WHAT YOU ARE ASKED TO DO: Set out the lines of the material as a numbered list, from the first line through the line containing "La famille a" inclusive, and omit any blank lines.

DATA FOR REVIEW:
Start of Block
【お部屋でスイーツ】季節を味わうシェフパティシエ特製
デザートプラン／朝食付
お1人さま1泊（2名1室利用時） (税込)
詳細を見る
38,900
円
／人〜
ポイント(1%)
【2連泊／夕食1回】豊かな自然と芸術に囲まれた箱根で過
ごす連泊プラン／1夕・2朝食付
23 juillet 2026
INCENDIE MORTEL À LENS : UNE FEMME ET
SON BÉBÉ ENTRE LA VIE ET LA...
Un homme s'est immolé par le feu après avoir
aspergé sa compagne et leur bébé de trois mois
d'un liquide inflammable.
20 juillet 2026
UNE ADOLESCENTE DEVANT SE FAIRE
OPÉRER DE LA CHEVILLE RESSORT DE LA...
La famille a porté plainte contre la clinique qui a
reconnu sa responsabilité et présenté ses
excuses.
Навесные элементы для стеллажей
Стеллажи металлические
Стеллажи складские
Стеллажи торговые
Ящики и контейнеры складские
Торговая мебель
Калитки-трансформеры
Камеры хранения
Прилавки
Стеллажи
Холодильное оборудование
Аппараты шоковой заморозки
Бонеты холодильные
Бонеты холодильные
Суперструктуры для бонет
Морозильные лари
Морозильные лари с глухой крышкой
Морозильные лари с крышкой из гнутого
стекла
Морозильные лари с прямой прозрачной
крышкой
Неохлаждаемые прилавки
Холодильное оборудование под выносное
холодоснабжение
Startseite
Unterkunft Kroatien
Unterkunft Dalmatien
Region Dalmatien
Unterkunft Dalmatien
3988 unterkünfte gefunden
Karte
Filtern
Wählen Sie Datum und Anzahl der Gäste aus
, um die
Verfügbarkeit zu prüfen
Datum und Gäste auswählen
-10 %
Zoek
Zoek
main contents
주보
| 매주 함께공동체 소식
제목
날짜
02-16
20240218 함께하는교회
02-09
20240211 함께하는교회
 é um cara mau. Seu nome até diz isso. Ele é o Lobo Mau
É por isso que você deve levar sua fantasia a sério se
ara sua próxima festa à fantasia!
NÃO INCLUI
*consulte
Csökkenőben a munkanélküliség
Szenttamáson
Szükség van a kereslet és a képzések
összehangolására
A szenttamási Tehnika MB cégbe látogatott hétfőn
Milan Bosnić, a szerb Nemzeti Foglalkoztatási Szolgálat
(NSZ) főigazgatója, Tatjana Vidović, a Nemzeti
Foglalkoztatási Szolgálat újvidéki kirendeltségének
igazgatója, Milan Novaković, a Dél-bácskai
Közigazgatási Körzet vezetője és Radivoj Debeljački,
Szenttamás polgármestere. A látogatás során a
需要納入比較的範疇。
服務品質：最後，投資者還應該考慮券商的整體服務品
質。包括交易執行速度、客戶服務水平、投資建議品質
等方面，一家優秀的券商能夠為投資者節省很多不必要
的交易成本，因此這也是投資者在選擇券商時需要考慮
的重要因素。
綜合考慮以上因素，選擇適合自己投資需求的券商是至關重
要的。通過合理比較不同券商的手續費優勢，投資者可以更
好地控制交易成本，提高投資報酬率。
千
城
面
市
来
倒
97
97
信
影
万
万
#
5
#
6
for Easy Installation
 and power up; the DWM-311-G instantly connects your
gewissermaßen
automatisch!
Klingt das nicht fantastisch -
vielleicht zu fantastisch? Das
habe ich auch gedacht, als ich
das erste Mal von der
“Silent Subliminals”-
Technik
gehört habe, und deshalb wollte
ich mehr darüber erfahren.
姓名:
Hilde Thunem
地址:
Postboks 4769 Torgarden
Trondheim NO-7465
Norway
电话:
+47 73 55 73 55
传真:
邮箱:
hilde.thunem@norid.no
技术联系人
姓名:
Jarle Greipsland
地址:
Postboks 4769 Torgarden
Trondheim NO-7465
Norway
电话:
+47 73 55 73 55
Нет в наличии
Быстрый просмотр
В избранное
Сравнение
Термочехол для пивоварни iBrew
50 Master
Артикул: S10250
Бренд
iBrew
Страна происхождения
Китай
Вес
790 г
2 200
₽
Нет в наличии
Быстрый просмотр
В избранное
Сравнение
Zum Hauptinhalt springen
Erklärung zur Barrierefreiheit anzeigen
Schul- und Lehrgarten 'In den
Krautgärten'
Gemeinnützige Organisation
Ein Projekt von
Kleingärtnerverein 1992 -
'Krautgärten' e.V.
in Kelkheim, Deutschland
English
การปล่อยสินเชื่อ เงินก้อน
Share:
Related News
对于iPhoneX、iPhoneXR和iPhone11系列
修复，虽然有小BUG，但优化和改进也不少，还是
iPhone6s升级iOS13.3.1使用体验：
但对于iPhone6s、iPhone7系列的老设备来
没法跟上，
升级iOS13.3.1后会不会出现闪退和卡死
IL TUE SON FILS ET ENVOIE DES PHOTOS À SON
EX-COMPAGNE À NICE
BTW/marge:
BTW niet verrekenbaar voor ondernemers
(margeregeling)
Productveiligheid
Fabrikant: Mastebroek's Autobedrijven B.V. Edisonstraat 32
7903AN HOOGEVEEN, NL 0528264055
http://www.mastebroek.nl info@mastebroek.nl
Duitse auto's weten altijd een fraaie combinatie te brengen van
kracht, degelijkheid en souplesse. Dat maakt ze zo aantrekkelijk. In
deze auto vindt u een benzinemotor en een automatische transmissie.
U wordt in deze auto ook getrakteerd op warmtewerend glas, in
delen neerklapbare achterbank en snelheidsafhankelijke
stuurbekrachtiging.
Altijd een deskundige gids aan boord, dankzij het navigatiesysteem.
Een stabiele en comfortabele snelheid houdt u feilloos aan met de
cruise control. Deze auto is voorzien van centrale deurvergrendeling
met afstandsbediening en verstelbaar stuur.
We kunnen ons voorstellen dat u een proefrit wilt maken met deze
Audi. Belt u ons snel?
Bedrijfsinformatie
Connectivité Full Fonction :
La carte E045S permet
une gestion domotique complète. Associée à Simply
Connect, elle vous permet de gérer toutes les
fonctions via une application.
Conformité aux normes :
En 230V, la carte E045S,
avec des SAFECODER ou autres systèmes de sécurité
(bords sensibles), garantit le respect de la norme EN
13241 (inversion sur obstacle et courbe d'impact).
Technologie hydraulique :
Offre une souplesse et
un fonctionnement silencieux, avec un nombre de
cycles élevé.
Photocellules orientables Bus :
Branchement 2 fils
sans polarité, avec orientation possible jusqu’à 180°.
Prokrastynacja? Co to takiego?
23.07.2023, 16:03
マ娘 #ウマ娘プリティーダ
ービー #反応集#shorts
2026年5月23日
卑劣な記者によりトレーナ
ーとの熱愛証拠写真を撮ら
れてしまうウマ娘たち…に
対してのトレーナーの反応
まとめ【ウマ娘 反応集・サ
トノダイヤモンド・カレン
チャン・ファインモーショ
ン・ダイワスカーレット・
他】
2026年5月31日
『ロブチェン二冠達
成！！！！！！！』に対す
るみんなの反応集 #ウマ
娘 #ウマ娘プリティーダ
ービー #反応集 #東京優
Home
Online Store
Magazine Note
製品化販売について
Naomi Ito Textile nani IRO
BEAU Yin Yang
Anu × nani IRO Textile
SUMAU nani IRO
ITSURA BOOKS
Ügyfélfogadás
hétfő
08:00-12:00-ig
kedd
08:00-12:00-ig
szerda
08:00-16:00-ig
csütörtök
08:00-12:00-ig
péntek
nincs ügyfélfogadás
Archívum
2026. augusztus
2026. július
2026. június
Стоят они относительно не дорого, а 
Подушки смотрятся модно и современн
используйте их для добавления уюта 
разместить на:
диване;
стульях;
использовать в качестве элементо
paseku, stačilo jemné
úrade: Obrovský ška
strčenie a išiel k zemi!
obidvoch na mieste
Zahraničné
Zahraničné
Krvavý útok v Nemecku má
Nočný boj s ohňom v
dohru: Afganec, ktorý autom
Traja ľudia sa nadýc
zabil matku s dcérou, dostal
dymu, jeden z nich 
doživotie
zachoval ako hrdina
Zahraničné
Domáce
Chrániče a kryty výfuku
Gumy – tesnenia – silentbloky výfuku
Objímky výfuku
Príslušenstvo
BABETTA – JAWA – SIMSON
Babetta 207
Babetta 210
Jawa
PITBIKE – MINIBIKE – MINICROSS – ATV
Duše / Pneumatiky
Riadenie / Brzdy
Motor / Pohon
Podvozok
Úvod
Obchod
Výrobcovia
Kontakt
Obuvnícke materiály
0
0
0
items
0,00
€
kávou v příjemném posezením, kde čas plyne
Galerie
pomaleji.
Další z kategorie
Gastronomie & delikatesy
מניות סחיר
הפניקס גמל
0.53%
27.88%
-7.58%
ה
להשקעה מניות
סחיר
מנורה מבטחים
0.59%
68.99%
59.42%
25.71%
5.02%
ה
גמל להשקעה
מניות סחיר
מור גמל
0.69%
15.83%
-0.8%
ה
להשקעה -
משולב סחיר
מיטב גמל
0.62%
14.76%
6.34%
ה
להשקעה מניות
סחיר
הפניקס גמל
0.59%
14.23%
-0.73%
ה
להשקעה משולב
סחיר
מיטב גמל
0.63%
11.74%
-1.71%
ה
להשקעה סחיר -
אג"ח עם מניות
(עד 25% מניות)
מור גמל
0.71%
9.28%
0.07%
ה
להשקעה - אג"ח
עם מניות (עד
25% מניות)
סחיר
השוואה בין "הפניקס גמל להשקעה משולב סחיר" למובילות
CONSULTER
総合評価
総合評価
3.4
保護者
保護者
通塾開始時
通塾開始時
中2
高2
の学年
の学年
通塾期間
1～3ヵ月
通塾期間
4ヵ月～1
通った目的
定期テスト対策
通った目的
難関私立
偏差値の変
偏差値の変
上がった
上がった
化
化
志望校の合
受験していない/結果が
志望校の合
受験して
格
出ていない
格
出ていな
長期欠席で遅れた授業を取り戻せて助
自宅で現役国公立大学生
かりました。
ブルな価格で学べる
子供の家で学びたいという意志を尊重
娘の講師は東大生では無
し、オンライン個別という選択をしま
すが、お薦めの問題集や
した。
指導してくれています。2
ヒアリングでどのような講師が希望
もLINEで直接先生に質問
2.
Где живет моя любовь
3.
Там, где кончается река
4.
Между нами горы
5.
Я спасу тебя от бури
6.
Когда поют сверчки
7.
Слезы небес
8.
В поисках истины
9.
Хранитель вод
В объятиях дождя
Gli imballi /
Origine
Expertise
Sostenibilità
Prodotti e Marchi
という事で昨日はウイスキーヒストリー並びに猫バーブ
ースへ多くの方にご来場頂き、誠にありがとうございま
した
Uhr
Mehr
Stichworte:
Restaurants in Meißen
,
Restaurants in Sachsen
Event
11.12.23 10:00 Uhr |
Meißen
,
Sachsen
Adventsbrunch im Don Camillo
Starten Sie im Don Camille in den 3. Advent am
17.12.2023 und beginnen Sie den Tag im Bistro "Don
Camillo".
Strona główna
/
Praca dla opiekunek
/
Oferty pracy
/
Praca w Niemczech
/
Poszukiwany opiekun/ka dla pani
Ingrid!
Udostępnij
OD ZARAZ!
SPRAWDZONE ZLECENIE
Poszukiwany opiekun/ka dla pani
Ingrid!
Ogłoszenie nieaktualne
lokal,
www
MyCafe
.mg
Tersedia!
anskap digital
End of Block
REPLY TO THE TASK:
1. 【お部屋でスイーツ】季節を味わうシェフパティシエ特製
2. デザートプラン／朝食付
3. お1人さま1泊（2名1室利用時） (税込)
4. 詳細を見る
5. 38,900
6. 円
7. ／人〜
8. ポイント(1%)
9. 【2連泊／夕食1回】豊かな自然と芸術に囲まれた箱根で過
10. ごす連泊プラン／1夕・2朝食付
11. 23 juillet 2026
12. INCENDIE MORTEL À LENS : UNE FEMME ET
13. SON BÉBÉ ENTRE LA VIE ET LA...
14. Un homme s'est immolé par le feu après avoir
15. aspergé sa compagne et leur bébé de trois mois
16. d'un liquide inflammable.
17. 20 juillet 2026
18. UNE ADOLESCENTE DEVANT SE FAIRE
19. OPÉRER DE LA CHEVILLE RESSORT DE LA...
20. La famille a porté plainte contre la clinique qui a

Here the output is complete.